A block of data

──────

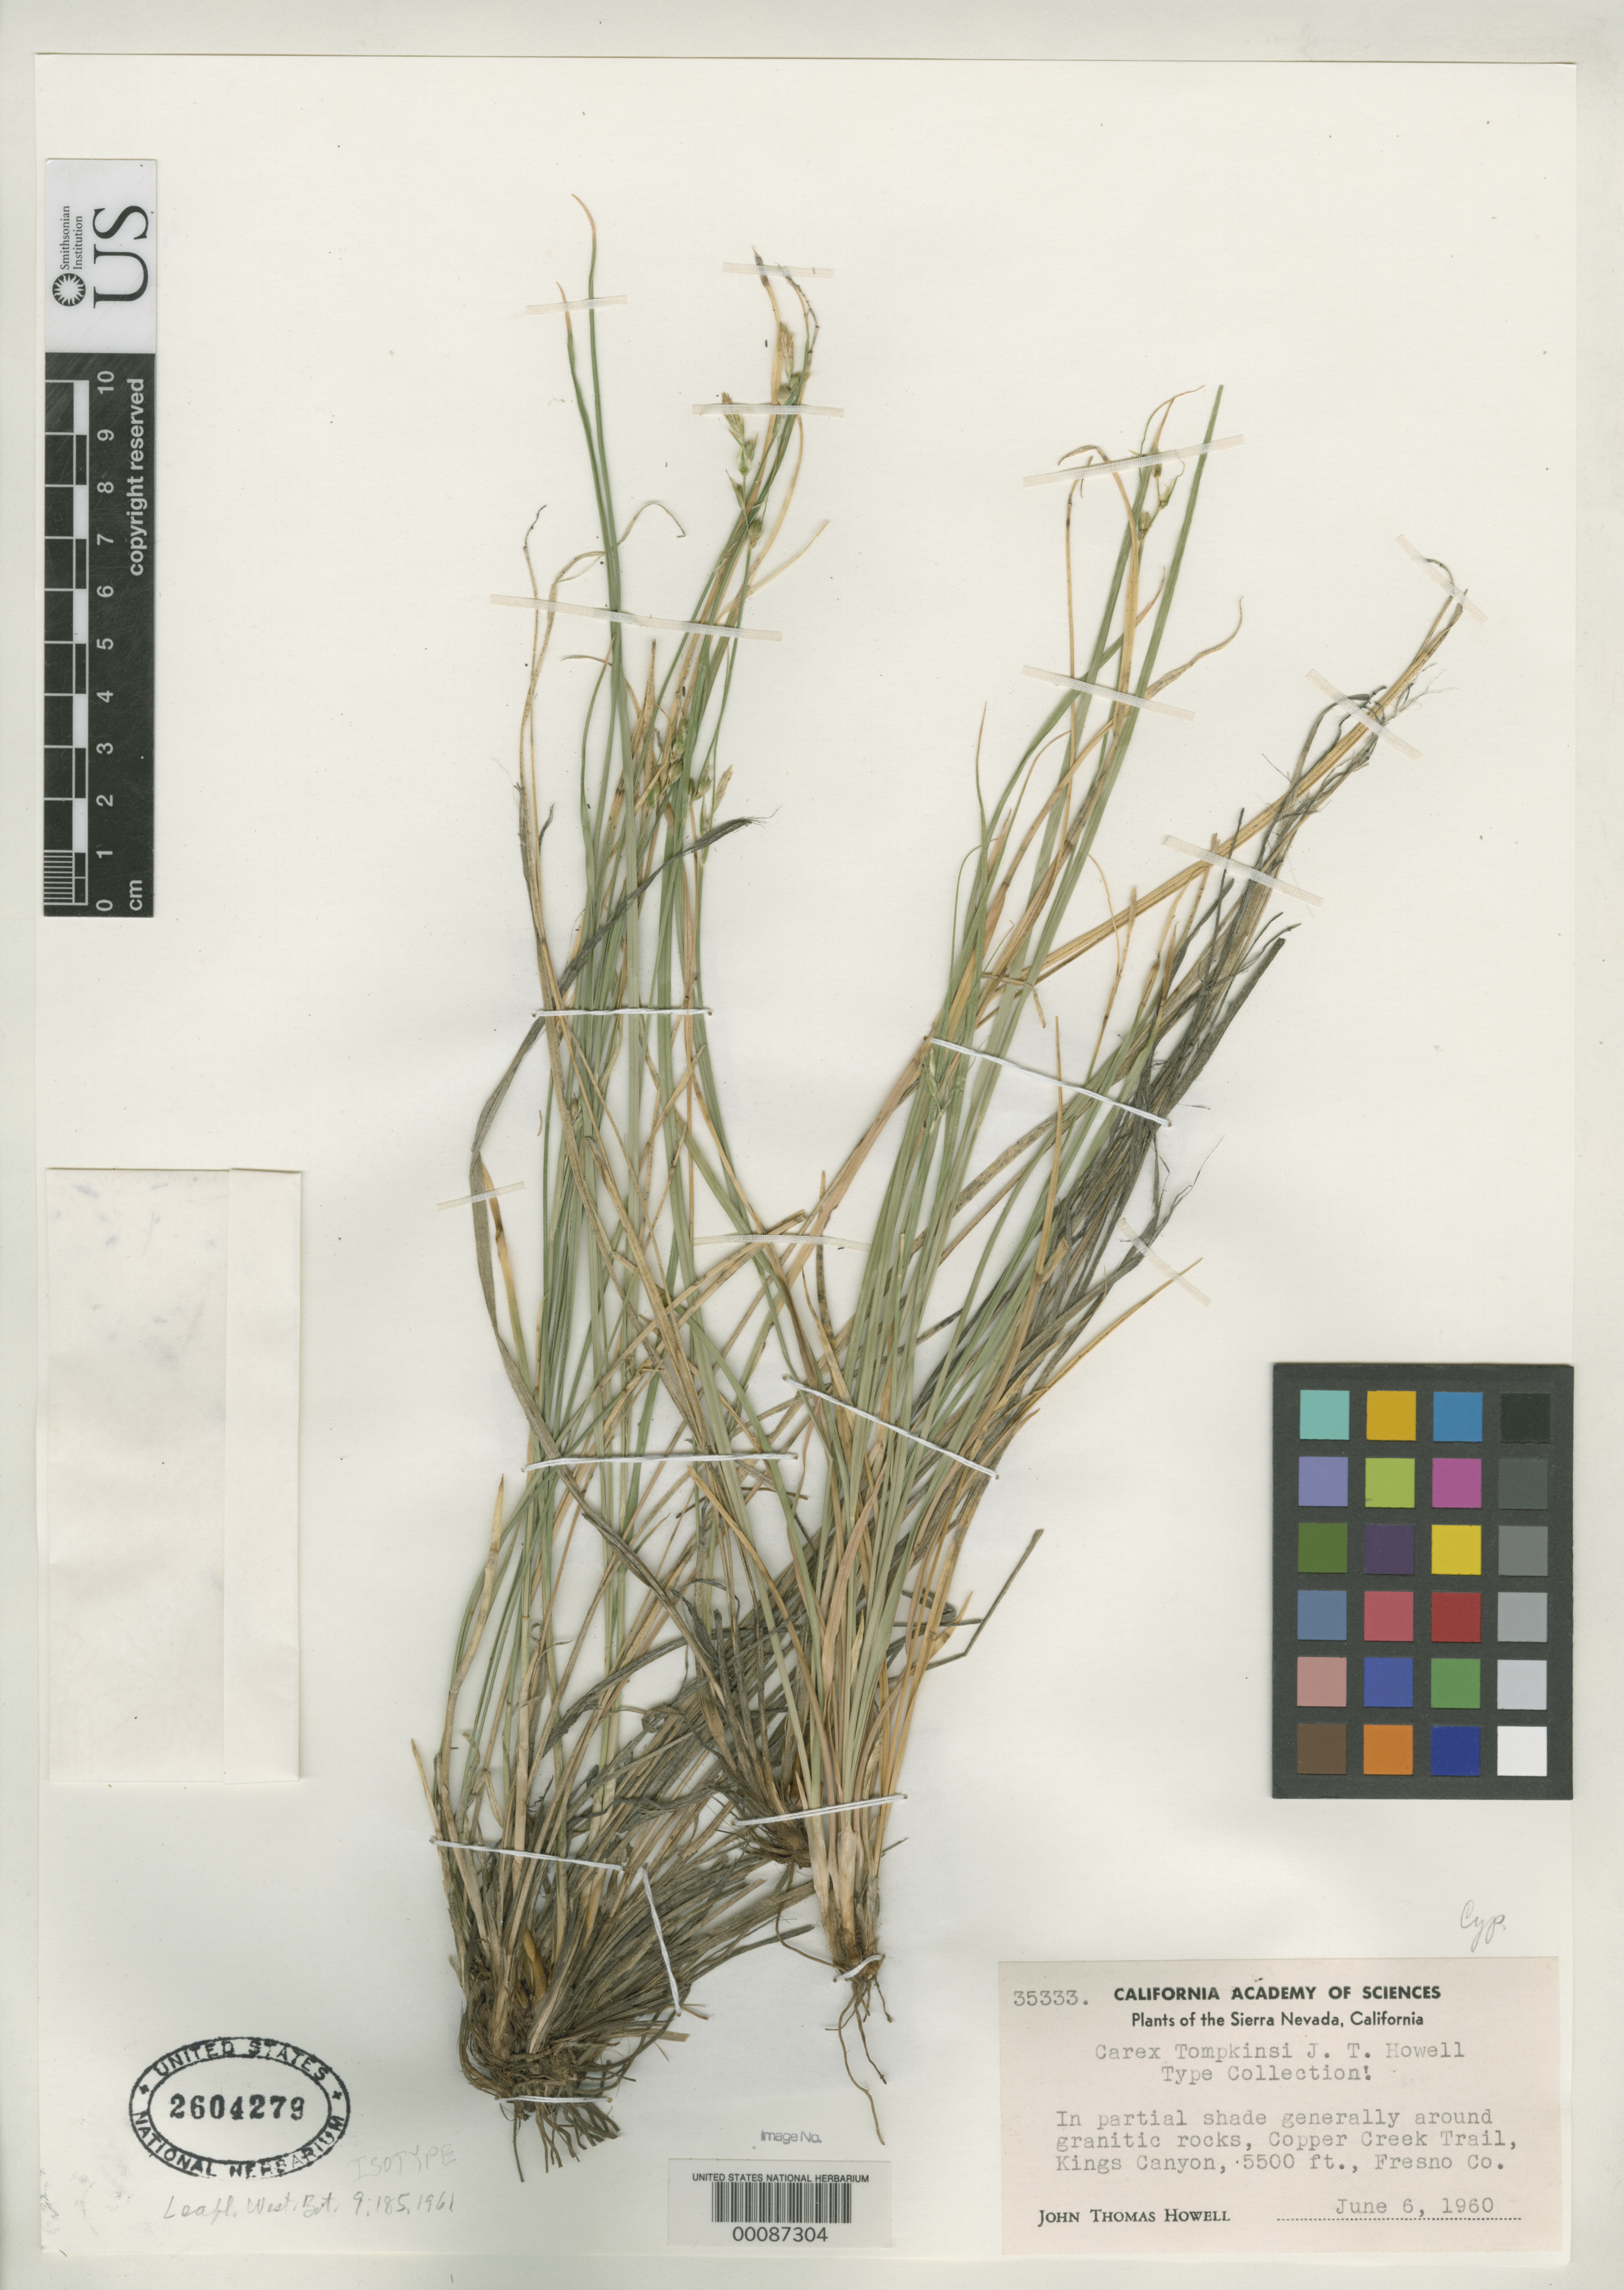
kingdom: Plantae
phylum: Tracheophyta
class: Liliopsida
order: Poales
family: Cyperaceae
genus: Carex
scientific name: Carex tompkinsii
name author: J.T. Howell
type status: Isotype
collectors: J. T. Howell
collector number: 35333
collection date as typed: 06 Jun 1960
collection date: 1960-06-06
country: United States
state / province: California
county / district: Fresno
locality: Copper Creek trail, Kings Canyon.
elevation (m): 1676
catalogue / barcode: US 2604279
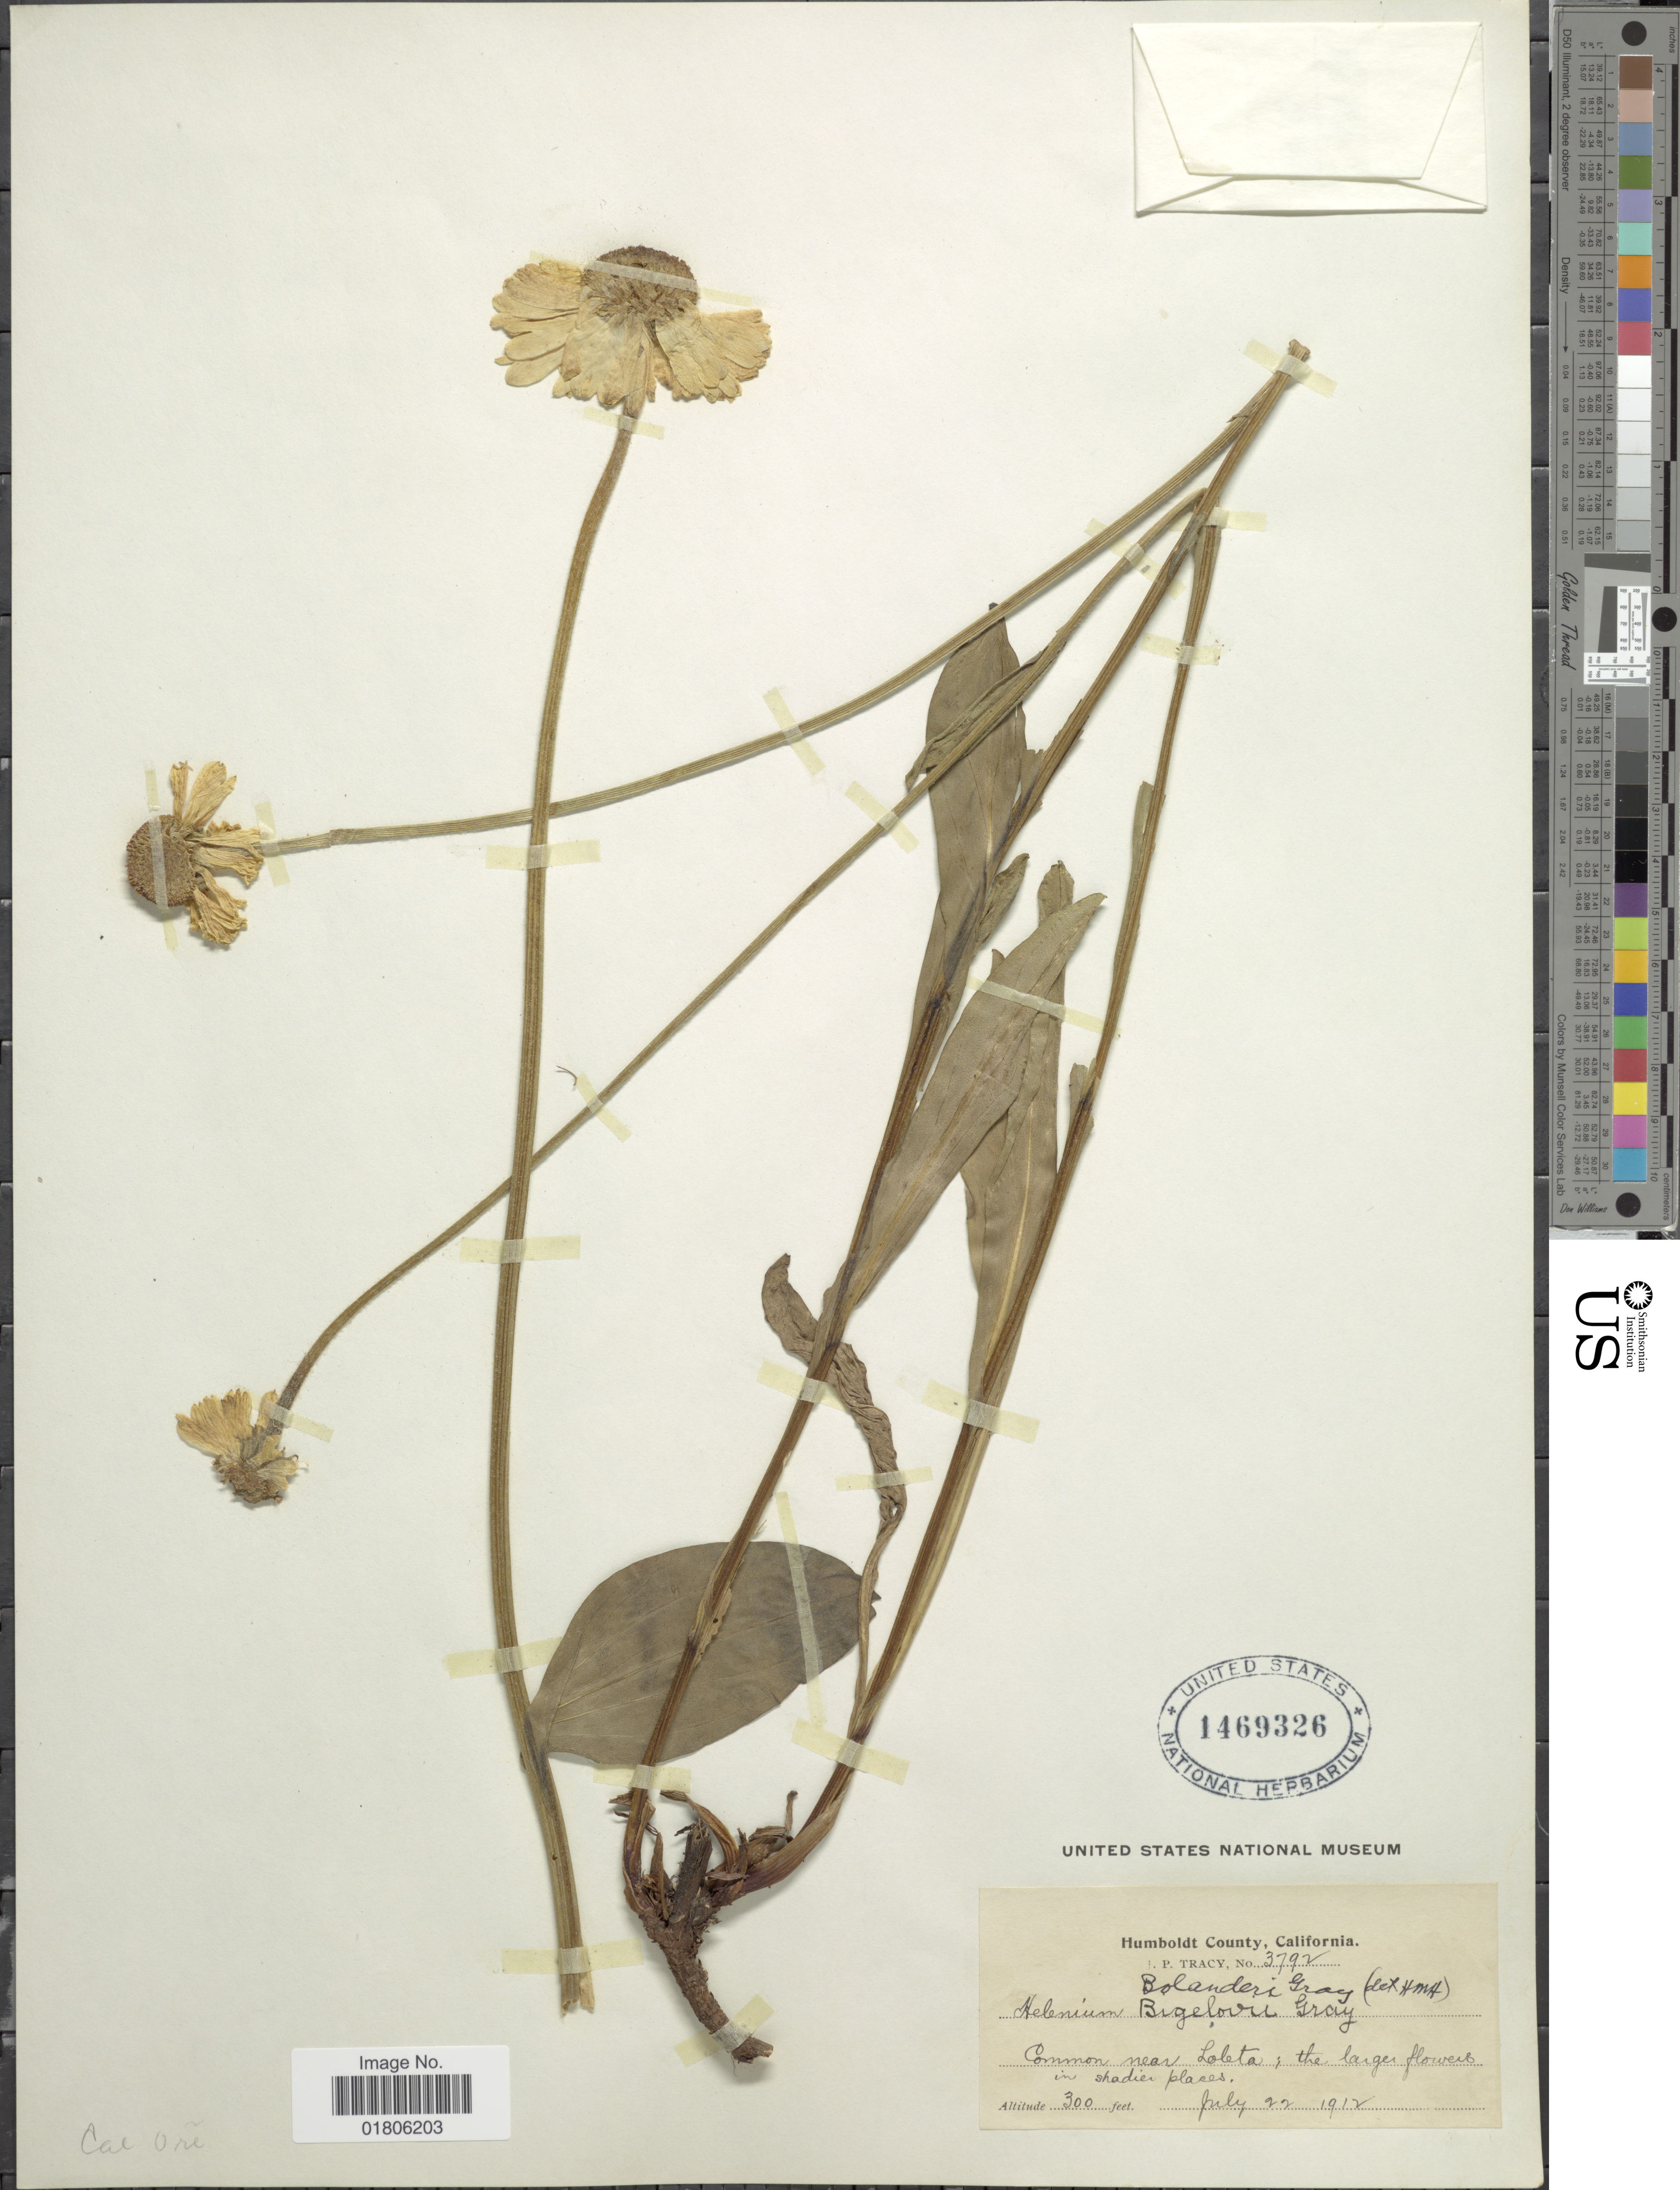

──────

[Given problem]
Can you edit the lines starting with the one containing "type status: Isotype" and going on through the end of the entries, replacing "catalogue" with "catalog" and leaving everything else unchanged? Omit the pictures from your answer.

[Written solution]
type status: Isotype
collectors: J. T. Howell
collector number: 35333
collection date as typed: 06 Jun 1960
collection date: 1960-06-06
country: United States
state / province: California
county / district: Fresno
locality: Copper Creek trail, Kings Canyon.
elevation (m): 1676
catalog / barcode: US 2604279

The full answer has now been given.